# Exercise
Take every line of the material below that includes the string "wosku" and copy it out.
>>>
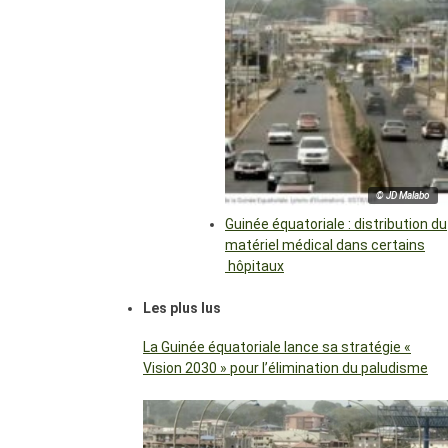
© JD Malabo
Guinée équatoriale : distribution du
matériel médical dans certains
hôpitaux
Les plus lus
La Guinée équatoriale lance sa stratégie «
Vision 2030 » pour l’élimination du paludisme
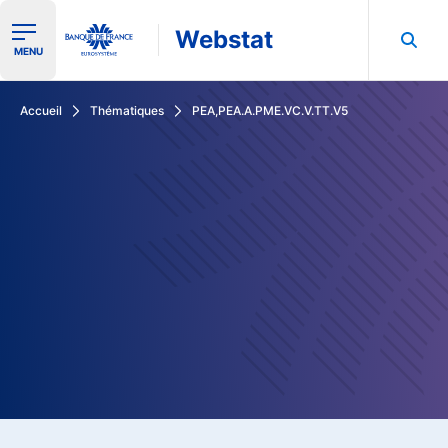
Webstat
Ouvrir le menu de navigation
MENU
Rechercher dans les données de la Banque de France
Accueil
Thématiques
PEA,PEA.A.PME.VC.V.TT.V5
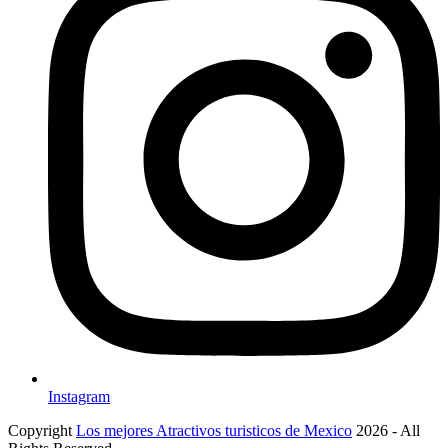
Instagram
Copyright
Los mejores Atractivos turisticos de Mexico
2026 - All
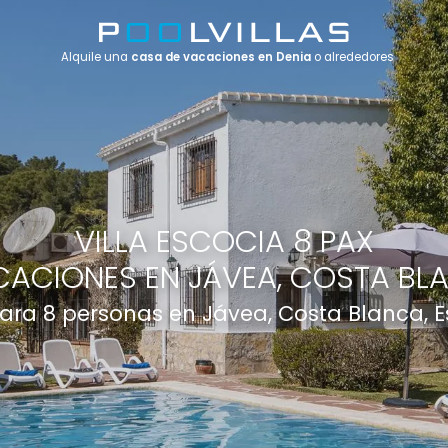
Alquile una
casa de vacaciones en Denia
o alrededores
VILLA ESCOCIA 8 PAX
ACIONES EN JÁVEA, COSTA BL
 para 8 personas en Jávea, Costa Blanca, 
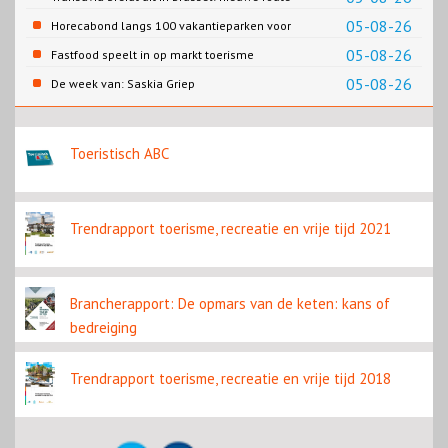
naar Porto
05-08-26
Horecabond langs 100 vakantieparken voor
Cao-recreatie
05-08-26
Fastfood speelt in op markt toerisme
05-08-26
De week van: Saskia Griep
Toeristisch ABC
Trendrapport toerisme, recreatie en vrije tijd 2021
Brancherapport: De opmars van de keten: kans of
bedreiging
Trendrapport toerisme, recreatie en vrije tijd 2018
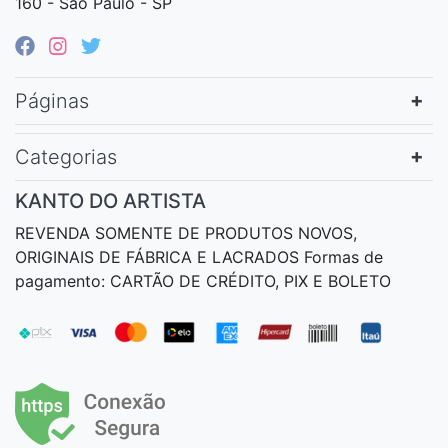
160 - São Paulo - SP
Páginas
Categorias
KANTO DO ARTISTA
REVENDA SOMENTE DE PRODUTOS NOVOS,
ORIGINAIS DE FÁBRICA E LACRADOS Formas de
pagamento: CARTÃO DE CRÉDITO, PIX E BOLETO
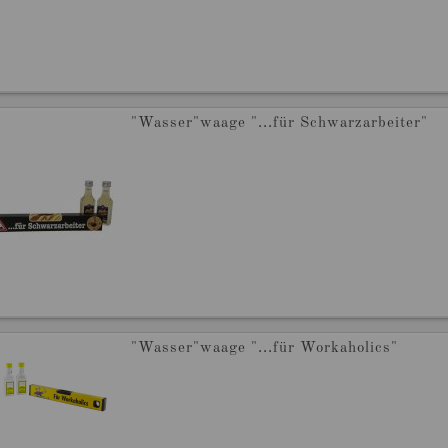
"Wasser"waage "...für Schwarzarbeiter"
"Wasser"waage "...für Workaholics"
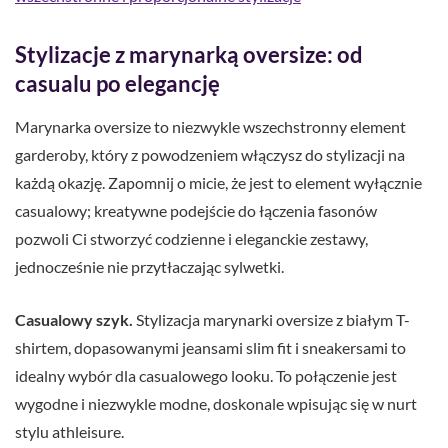
Stylizacje z marynarką oversize: od
casualu po elegancję
Marynarka oversize to niezwykle wszechstronny element
garderoby, który z powodzeniem włączysz do stylizacji na
każdą okazję. Zapomnij o micie, że jest to element wyłącznie
casualowy; kreatywne podejście do łączenia fasonów
pozwoli Ci stworzyć codzienne i eleganckie zestawy,
jednocześnie nie przytłaczając sylwetki.
Casualowy szyk.
Stylizacja marynarki oversize z białym T-
shirtem, dopasowanymi jeansami slim fit i sneakersami to
idealny wybór dla casualowego looku. To połączenie jest
wygodne i niezwykle modne, doskonale wpisując się w nurt
stylu athleisure.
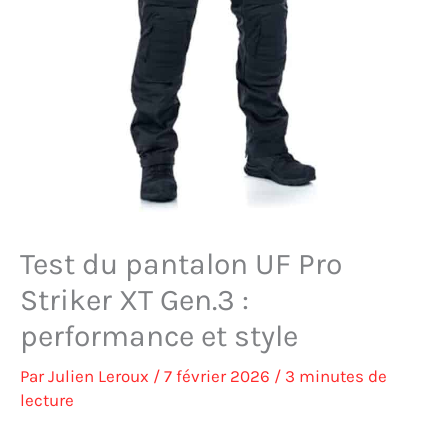
Test du pantalon UF Pro
Striker XT Gen.3 :
performance et style
Par
Julien Leroux
/
7 février 2026
/
3 minutes de
lecture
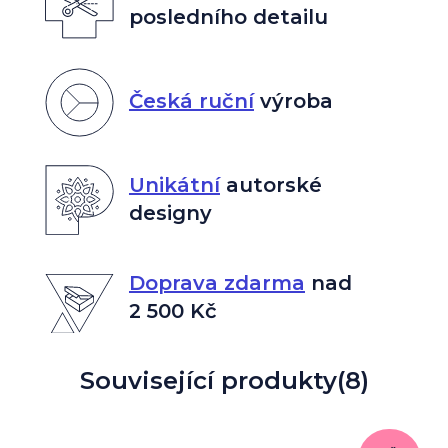
posledního detailu
Česká ruční
výroba
Unikátní
autorské
designy
Doprava zdarma
nad
2 500 Kč
Související produkty
(8)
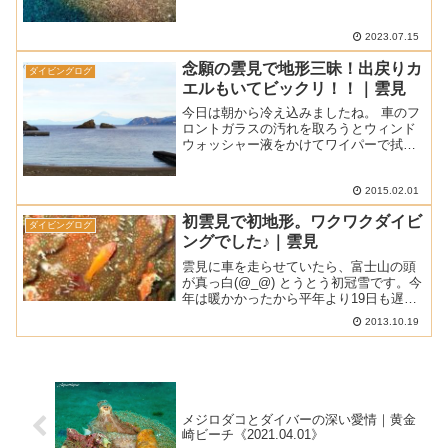
ももう少しの辛抱ですね。■ 天
気 ： 曇り■ 気 温 ： 29.8℃ (松崎
町アメダスによる最高気温)■ 水
2023.07.15
温 ： 19～23℃...
念願の雲見で地形三昧！出戻りカ
ダイビングログ
エルもいてビックリ！！｜雲見
今日は朝から冷え込みましたね。 車のフ
ロントガラスの汚れを取ろうとウィンド
ウォッシャー液をかけてワイパーで拭い
たらあっという間に真っ白に凍って前が
見えなくなっちゃいました(汗) 昨日から
の西風は弱まって雲見はオープンです。
2015.02.01
やっぱり雲見から...
初雲見で初地形。ワクワクダイビ
ダイビングログ
ングでした♪｜雲見
雲見に車を走らせていたら、富士山の頭
が真っ白(@_@) とうとう初冠雪です。今
年は暖かかったから平年より19日も遅い
んですって。 やっぱり冠雪した富士山の
2013.10.19
ほうが雰囲気がありますね。 (写真を撮り
忘れました。ごめんなさい。) ■ 天気 曇
りの...
メジロダコとダイバーの深い愛情｜黄金
崎ビーチ《2021.04.01》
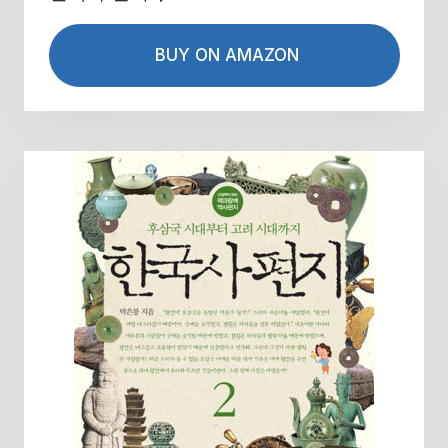
BUY ON AMAZON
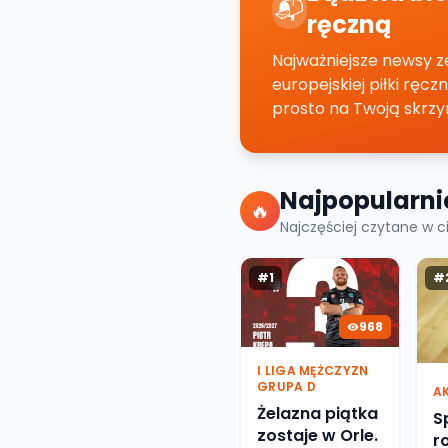
📬
ręczną
Najważniejsze newsy ze 
europejskiej piłki ręcz
prosto na Twoją skrzy
Najpopularnie
🔥
Najczęściej czytane w 
#
1
#
968
I LIGA MĘŻCZYZN
GRUPA D
A
Żelazna piątka
S
zostaje w Orle.
r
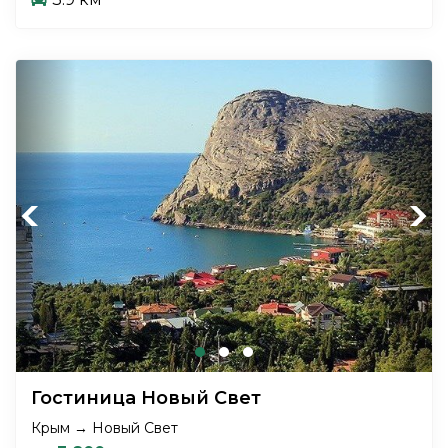
Previous
Next
Гостиница Новый Свет
Крым → Новый Свет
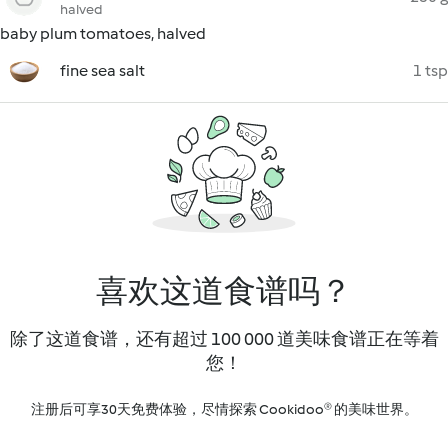
halved
baby plum tomatoes, halved
fine sea salt
1 tsp
喜欢这道食谱吗？
除了这道食谱，还有超过 100 000 道美味食谱正在等着
您！
注册后可享30天免费体验，尽情探索 Cookidoo® 的美味世界。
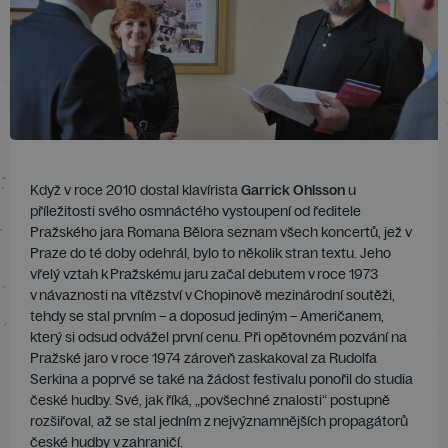
Když v roce 2010 dostal klavírista
Garrick Ohlsson
u
příležitosti svého osmnáctého vystoupení od ředitele
Pražského jara Romana Bělora seznam všech koncertů, jež v
Praze do té doby odehrál, bylo to několik stran textu. Jeho
vřelý vztah k Pražskému jaru začal debutem v roce 1973
v návaznosti na vítězství v Chopinově mezinárodní soutěži,
tehdy se stal prvním – a doposud jediným – Američanem,
který si odsud odvážel první cenu. Při opětovném pozvání na
Pražské jaro v roce 1974 zároveň zaskakoval za Rudolfa
Serkina a poprvé se také na žádost festivalu ponořil do studia
české hudby. Své, jak říká, „povšechné znalosti“ postupně
rozšiřoval, až se stal jedním z nejvýznamnějších propagátorů
české hudby v zahraničí.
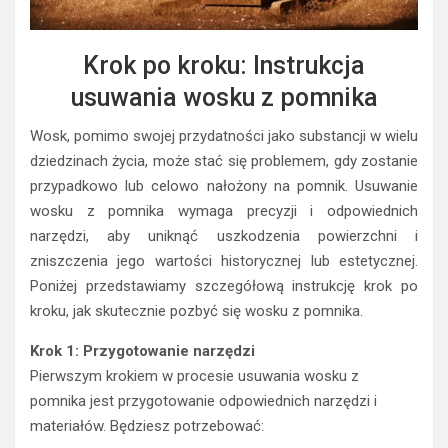
Krok po kroku: Instrukcja
usuwania wosku z pomnika
Wosk, pomimo swojej przydatności jako substancji w wielu
dziedzinach życia, może stać się problemem, gdy zostanie
przypadkowo lub celowo nałożony na pomnik. Usuwanie
wosku z pomnika wymaga precyzji i odpowiednich
narzędzi, aby uniknąć uszkodzenia powierzchni i
zniszczenia jego wartości historycznej lub estetycznej.
Poniżej przedstawiamy szczegółową instrukcję krok po
kroku, jak skutecznie pozbyć się wosku z pomnika.
Krok 1: Przygotowanie narzędzi
Pierwszym krokiem w procesie usuwania wosku z
pomnika jest przygotowanie odpowiednich narzędzi i
materiałów. Będziesz potrzebować:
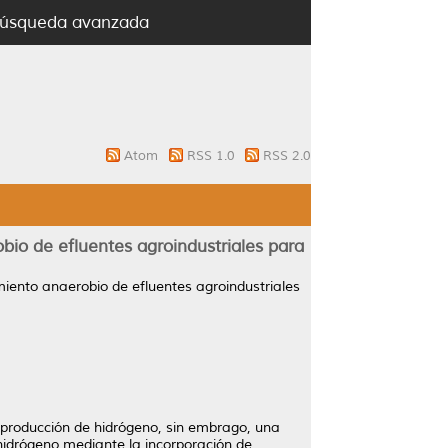
úsqueda avanzada
Atom
RSS 1.0
RSS 2.0
io de efluentes agroindustriales para
iento anaerobio de efluentes agroindustriales
 producción de hidrógeno, sin embrago, una
hidrógeno mediante la incorporación de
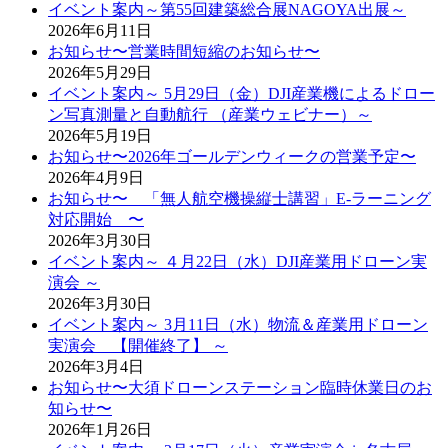
イベント案内～第55回建築総合展NAGOYA出展～
2026年6月11日
お知らせ〜営業時間短縮のお知らせ〜
2026年5月29日
イベント案内～ 5月29日（金）DJI産業機によるドロー
ン写真測量と自動航行 （産業ウェビナー）～
2026年5月19日
お知らせ〜2026年ゴールデンウィークの営業予定〜
2026年4月9日
お知らせ〜 「無人航空機操縦士講習」E-ラーニング
対応開始 〜
2026年3月30日
イベント案内～ ４月22日（水）DJI産業用ドローン実
演会 ～
2026年3月30日
イベント案内～ 3月11日（水）物流＆産業用ドローン
実演会 【開催終了】 ～
2026年3月4日
お知らせ〜大須ドローンステーション臨時休業日のお
知らせ〜
2026年1月26日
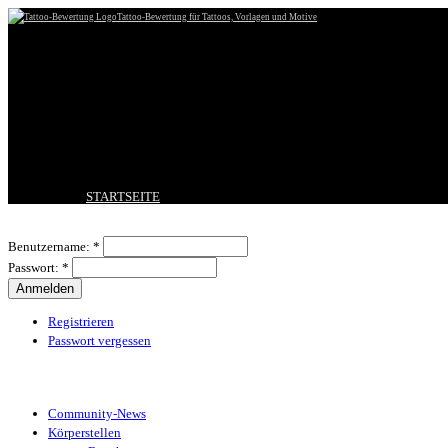
Tattoo-Bewertung für Tattoos, Vorlagen und Motive
STARTSEITE
TATTOO HOCHLADEN
Benutzeranmeldung
BESTE TATTOOS
Benutzername:
*
NEUESTE TATTOOS
Passwort:
*
KOMMENTARE
FORUM
HILFE
Registrieren
Passwort vergessen
Tattoo-Kategorien
Community-News
Körperstellen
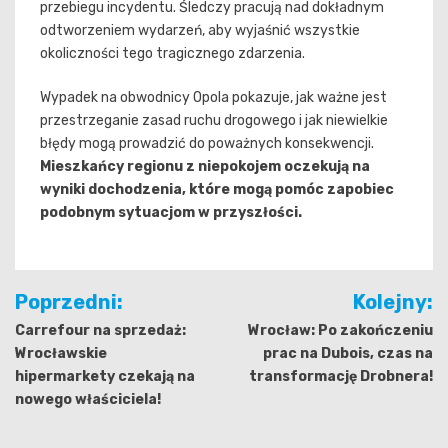
przebiegu incydentu. Śledczy pracują nad dokładnym
odtworzeniem wydarzeń, aby wyjaśnić wszystkie
okoliczności tego tragicznego zdarzenia.
Wypadek na obwodnicy Opola pokazuje, jak ważne jest
przestrzeganie zasad ruchu drogowego i jak niewielkie
błędy mogą prowadzić do poważnych konsekwencji.
Mieszkańcy regionu z niepokojem oczekują na
wyniki dochodzenia, które mogą pomóc zapobiec
podobnym sytuacjom w przyszłości.
Nawigacja
Poprzedni:
Kolejny:
wpisu
Carrefour na sprzedaż:
Wrocław: Po zakończeniu
Wrocławskie
prac na Dubois, czas na
hipermarkety czekają na
transformację Drobnera!
nowego właściciela!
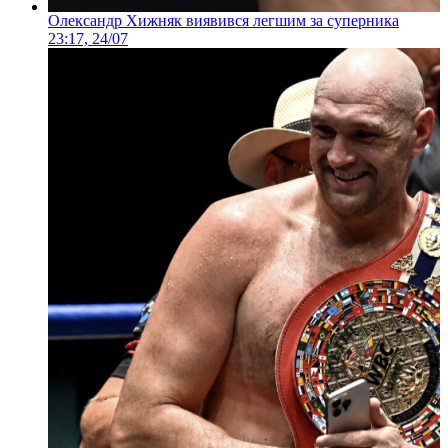
Олександр Хижняк виявився легшим за суперника
23:17, 24/07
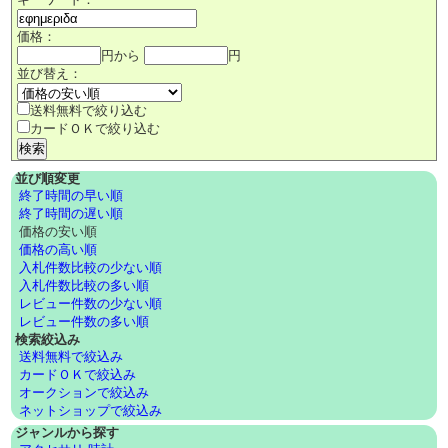
価格：
円から
円
並び替え：
送料無料で絞り込む
カードＯＫで絞り込む
並び順変更
終了時間の早い順
終了時間の遅い順
価格の安い順
価格の高い順
入札件数比較の少ない順
入札件数比較の多い順
レビュー件数の少ない順
レビュー件数の多い順
検索絞込み
送料無料で絞込み
カードＯＫで絞込み
オークションで絞込み
ネットショップで絞込み
ジャンルから探す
<<<
# Solution
usuwania wosku z pomnika
wosku z pomnika wymaga precyzji i odpowiednich
kroku, jak skutecznie pozbyć się wosku z pomnika.
Pierwszym krokiem w procesie usuwania wosku z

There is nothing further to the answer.